Other studies in this theme enhance the clinical research endeavor by establishment of networks, consortia, and collaborations for harmonization of data collection and analysis. Information technologies are applied to enhance data extraction (e.g. from EMR) and comparability of pain data sets (e.g. ontology for pain). There also is a set of grants to improve methodology and technology for clinical research and patient outcomes. The distribution of grants into the Tier 2 categories is shown in Figure 10B. The theme is of particular relevance to population research.

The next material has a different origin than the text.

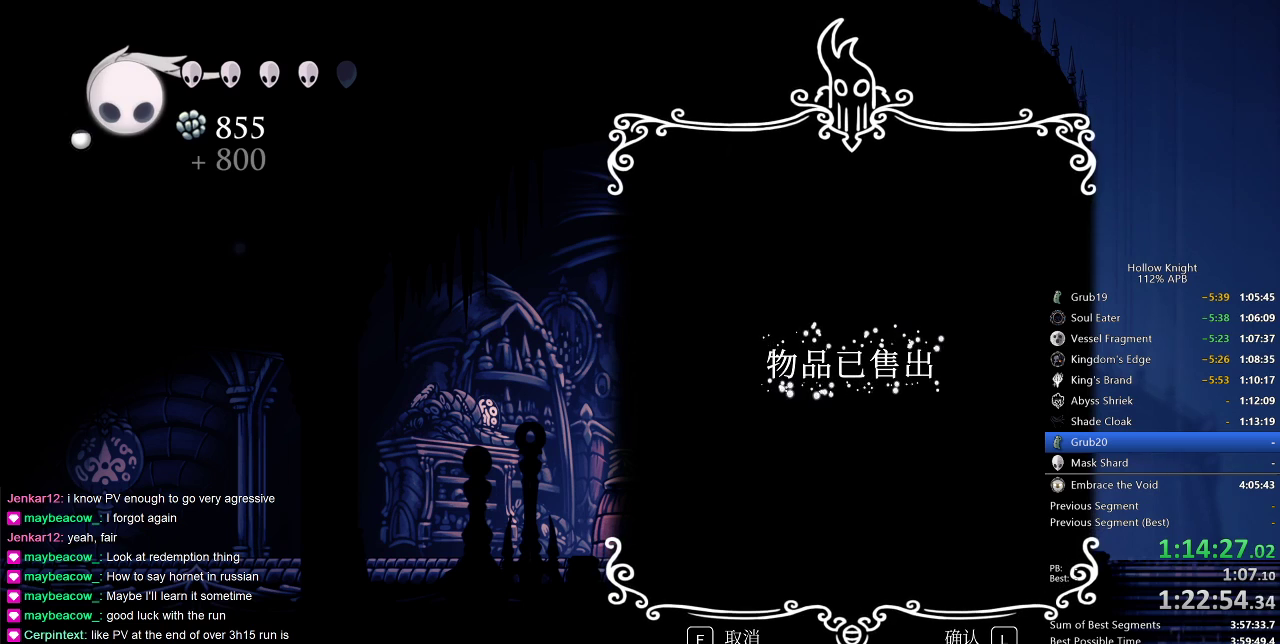
{"keys": [], "events": [[33, "jump", "up"], [83, "jump", "down"], [133, "jump", "up"], [233, "jump", "down"], [267, "jump", "up"], [300, "jump", "down"], [400, "jump", "up"], [433, "jump", "down"], [500, "jump", "up"]]}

Even though most of the research in this theme is clinical, 18% of the grants do not focus on a specific pain condition. Osteoarthritis is the most highly represented pain condition in this theme (19%), followed by low back pain (10%), sickle cell pain (5%), and rheumatic pain (5%). Other pain conditions are represented to a lesser extent.

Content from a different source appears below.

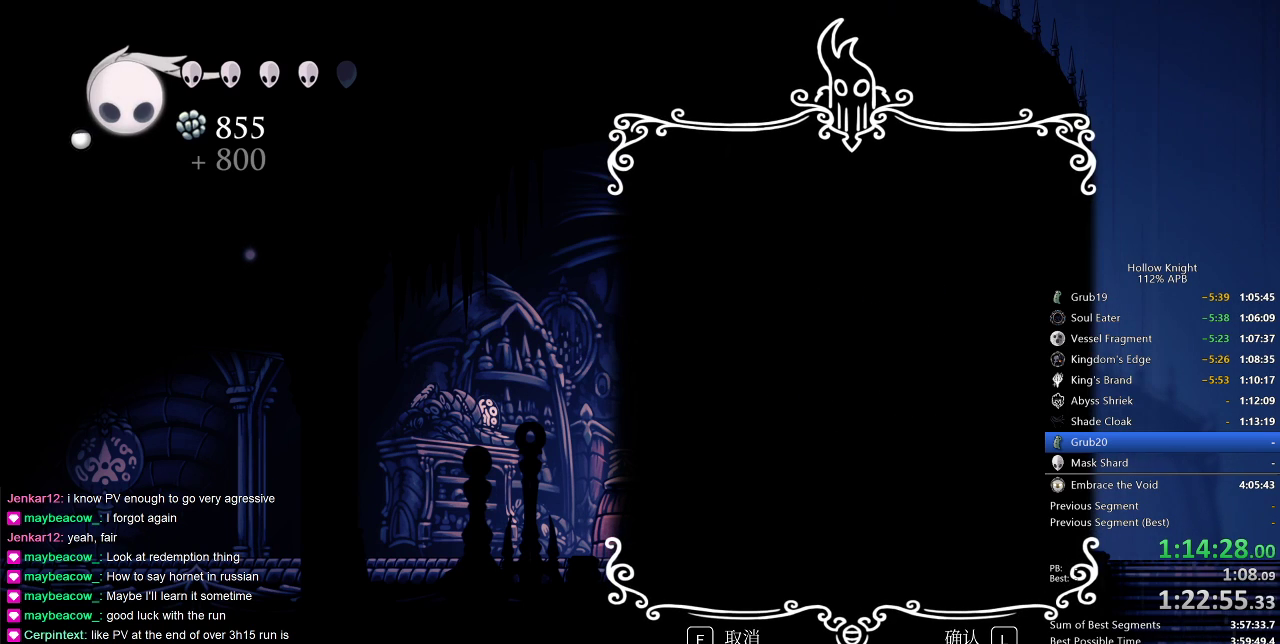
{"keys": [], "events": [[67, "jump", "down"], [117, "jump", "up"], [167, "jump", "down"], [200, "jump", "up"], [300, "jump", "down"], [350, "jump", "up"]]}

More than half (60%) of the grants in Tools & Instruments overlaps with other themes. The most overlap is with the Pain Mechanisms theme (16%) and to a lesser extent (7%) with the Disparities theme (Figure 10C), indicating the research resources targeting these areas of research.

Figure 10C: Tools & Instruments Theme Overlap
Tools & Instruments Theme Overlap  
Grants with overlap/no overlap 60%/40%
Pain Mechanisms 16%
Disparities 7%
Pain Mechanisms, Disparities 6%
Surveillance & Human Trials, Training & Education 4%
Risk Factors & Causes 3%

Basic to Clinical

Basic to Clinical, Surveillance & Human Trials

Pain Mechanisms, Risk Factors & Causes

Pain Mechanisms, Surveillance & Human Trials

Pain Mechanisms, Training & Education

2%
Others ≤1%

Risk Factors & Causes

 

Image
Risk Factors & Causes Grants by Tier 1.  Basic: 45%, Translational: 20%, Clinical: 35%.
Figure 11A: Tier 1 Distribution of Grants in Risk Factors & Causes

Theme Definition: Research on the biopsychosocial risk factors, susceptibility, and signatures for persistent pain, and development and testing of methods, interventions, and approaches to prevent chronic pain. This theme includes the following Tier 2 categories: Genetics and Genomics; Pain Prevention; and Other “Omics.”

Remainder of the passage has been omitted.